Source records:
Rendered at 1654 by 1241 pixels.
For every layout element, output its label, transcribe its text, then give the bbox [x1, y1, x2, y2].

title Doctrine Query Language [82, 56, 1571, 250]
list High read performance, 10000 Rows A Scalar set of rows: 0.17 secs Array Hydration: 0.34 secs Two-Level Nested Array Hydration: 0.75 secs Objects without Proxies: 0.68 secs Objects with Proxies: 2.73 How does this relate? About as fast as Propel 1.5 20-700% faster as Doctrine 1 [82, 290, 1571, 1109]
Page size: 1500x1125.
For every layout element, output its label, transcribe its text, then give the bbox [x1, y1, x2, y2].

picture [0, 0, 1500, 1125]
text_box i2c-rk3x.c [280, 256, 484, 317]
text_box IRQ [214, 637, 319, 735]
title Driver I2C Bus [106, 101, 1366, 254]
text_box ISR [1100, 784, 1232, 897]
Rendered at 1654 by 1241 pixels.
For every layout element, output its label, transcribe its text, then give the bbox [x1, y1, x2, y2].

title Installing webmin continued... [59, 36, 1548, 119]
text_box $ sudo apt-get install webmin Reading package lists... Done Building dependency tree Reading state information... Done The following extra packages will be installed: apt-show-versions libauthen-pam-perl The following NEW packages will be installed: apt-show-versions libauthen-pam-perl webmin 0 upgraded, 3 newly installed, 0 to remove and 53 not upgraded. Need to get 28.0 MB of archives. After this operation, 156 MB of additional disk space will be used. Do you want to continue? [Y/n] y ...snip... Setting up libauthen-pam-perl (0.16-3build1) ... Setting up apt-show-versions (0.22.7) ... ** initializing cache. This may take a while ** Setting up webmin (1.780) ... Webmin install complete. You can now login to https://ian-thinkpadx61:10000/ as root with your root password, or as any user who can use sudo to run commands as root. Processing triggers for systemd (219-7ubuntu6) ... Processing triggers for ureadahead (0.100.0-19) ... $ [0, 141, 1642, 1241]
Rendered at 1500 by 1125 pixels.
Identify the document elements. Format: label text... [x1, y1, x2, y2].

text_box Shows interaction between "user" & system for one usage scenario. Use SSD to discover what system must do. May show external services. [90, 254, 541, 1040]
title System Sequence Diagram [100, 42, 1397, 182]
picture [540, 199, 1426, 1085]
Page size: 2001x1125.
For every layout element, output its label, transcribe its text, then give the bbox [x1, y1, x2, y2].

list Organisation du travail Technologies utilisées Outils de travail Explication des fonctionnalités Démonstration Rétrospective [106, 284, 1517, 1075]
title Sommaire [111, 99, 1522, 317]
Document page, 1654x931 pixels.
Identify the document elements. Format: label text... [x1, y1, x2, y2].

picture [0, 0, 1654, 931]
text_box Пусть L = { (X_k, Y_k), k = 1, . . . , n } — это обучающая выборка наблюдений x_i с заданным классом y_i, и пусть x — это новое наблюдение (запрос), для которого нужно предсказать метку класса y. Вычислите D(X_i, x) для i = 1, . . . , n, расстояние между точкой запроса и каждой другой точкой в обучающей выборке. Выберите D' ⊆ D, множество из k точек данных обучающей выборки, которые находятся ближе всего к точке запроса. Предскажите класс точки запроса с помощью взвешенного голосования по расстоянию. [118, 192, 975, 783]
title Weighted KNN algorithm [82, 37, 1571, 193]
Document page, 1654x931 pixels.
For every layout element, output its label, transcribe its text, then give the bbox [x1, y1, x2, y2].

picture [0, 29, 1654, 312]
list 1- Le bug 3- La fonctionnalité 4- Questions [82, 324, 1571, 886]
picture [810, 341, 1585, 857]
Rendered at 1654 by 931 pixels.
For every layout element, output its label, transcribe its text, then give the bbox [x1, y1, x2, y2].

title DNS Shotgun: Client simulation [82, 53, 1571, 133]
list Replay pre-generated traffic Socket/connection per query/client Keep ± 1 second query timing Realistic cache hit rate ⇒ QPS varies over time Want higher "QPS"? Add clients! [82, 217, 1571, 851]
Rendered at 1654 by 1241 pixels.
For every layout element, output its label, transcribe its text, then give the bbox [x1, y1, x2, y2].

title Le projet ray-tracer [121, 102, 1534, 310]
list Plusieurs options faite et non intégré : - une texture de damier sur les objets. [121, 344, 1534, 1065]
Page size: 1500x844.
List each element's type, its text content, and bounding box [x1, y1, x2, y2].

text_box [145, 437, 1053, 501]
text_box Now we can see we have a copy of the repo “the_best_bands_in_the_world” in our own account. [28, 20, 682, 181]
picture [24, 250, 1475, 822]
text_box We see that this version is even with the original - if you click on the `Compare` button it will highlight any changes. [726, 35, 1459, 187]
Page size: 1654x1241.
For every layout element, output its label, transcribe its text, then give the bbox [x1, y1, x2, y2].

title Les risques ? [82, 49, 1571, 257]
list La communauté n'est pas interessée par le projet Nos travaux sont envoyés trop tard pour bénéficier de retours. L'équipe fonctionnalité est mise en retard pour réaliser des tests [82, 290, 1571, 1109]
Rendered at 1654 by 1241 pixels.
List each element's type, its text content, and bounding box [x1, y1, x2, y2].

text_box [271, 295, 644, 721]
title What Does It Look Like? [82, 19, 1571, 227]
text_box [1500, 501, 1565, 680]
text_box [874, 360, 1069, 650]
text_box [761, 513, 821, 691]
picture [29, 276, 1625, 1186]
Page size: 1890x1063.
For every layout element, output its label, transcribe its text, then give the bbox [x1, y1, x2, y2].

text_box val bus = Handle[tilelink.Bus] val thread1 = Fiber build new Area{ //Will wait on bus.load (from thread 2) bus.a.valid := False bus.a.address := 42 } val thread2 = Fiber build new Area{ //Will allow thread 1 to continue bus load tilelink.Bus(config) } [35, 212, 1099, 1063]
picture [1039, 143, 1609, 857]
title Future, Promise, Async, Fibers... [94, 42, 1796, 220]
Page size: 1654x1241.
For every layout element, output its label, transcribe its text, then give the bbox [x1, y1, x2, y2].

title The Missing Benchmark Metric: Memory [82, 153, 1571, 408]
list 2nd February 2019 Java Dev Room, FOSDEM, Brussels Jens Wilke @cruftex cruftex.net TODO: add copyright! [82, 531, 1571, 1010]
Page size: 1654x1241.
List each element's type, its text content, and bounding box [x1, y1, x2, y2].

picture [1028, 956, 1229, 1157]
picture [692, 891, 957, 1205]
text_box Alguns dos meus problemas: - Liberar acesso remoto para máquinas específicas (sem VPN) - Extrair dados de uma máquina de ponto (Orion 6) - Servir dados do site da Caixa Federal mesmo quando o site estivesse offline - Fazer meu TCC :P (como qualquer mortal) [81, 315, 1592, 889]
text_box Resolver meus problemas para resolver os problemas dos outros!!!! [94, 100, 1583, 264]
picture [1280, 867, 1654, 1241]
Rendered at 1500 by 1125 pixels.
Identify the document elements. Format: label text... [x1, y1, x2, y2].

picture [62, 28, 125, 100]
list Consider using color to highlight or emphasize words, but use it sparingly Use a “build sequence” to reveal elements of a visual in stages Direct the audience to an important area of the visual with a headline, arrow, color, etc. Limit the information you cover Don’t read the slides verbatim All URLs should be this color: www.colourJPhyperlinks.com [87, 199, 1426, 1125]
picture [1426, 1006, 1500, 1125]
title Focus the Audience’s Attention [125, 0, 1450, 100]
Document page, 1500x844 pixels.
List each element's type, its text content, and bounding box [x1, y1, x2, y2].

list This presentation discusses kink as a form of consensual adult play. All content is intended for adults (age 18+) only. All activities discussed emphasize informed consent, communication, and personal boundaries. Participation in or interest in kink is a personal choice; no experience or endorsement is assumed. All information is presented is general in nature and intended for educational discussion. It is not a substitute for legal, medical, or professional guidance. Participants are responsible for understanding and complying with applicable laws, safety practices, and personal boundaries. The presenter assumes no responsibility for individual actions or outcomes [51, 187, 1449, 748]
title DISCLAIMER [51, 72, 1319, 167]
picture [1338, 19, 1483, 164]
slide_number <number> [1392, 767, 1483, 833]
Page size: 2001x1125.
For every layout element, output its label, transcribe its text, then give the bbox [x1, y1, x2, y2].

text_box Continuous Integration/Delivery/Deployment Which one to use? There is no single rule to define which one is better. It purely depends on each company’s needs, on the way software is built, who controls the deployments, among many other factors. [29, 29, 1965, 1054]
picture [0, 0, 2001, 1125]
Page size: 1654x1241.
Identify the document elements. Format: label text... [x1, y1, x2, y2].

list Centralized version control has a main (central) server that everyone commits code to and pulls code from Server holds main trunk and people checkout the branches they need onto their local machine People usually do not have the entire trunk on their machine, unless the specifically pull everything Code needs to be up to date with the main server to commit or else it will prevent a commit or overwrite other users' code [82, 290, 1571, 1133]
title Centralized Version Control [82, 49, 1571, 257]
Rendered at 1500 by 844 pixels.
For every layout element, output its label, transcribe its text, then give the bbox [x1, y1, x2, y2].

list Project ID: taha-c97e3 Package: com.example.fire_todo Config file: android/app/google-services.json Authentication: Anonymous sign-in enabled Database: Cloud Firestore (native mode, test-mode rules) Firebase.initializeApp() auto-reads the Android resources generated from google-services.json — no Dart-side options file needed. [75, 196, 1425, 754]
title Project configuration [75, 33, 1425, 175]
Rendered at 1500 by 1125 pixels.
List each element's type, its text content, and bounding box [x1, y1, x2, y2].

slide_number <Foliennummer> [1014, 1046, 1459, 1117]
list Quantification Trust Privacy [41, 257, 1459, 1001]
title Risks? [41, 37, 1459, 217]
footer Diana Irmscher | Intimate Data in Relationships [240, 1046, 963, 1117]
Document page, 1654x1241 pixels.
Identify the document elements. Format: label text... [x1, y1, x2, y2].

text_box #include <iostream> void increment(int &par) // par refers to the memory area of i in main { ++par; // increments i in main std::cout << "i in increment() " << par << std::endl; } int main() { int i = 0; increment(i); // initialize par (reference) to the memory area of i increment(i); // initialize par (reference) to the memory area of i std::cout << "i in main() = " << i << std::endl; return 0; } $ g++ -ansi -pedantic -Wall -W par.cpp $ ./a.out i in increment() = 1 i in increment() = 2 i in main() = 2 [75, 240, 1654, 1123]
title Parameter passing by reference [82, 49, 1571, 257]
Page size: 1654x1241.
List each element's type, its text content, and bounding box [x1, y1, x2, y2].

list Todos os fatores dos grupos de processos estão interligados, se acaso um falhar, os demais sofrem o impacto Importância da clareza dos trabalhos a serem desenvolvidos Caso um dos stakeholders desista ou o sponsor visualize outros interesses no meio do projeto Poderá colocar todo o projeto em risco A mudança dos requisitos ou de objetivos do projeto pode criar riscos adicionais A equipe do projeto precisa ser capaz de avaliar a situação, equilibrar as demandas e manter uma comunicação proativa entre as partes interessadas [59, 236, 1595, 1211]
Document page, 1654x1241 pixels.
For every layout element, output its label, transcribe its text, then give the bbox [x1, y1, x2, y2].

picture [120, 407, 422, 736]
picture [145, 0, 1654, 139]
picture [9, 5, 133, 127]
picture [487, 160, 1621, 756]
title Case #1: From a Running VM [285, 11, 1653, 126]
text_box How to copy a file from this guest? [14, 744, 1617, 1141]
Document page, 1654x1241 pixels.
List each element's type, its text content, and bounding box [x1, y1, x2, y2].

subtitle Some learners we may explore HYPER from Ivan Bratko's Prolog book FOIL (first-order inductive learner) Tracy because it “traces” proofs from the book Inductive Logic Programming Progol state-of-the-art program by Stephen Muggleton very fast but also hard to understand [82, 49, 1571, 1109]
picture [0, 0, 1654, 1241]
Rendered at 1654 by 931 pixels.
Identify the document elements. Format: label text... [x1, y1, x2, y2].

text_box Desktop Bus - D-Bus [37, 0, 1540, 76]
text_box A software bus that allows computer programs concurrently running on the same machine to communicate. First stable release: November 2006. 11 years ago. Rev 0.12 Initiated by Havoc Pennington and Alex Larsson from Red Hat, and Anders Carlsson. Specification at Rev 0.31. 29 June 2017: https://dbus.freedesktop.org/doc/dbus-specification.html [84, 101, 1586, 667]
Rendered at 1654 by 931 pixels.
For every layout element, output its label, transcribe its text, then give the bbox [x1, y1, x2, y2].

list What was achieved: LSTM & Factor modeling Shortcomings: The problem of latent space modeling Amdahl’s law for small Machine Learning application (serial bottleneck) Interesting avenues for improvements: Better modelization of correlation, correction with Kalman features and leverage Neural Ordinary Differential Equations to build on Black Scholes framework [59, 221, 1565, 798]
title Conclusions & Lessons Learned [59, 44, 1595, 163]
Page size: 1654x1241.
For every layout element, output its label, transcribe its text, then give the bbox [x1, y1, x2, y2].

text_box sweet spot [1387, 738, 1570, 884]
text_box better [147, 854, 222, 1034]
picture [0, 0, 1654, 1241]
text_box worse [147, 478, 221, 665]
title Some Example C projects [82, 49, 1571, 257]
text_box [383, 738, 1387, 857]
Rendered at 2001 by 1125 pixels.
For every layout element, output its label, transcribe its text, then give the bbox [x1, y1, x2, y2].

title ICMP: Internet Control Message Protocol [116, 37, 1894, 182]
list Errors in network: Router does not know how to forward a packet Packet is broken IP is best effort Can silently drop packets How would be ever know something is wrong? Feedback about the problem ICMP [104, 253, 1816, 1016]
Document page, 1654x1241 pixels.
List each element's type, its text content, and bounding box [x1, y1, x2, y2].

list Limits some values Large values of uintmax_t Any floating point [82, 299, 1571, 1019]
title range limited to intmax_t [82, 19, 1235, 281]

*THE EXERCISE:*
Recast the entries from the start through the line containing "title Doctrine Query" as a Markdown table with the columns Row and Line. Number the rows and leave out blank lines.

*SOLUTION TO THE EXERCISE:*
| Row | Line |
|---|---|
| 1 | Rendered at 1654 by 1241 pixels. |
| 2 | For every layout element, output its label, transcribe its text, then give the bbox [x1, y1, x2, y2]. |
| 3 | title Doctrine Query Language [82, 56, 1571, 250] |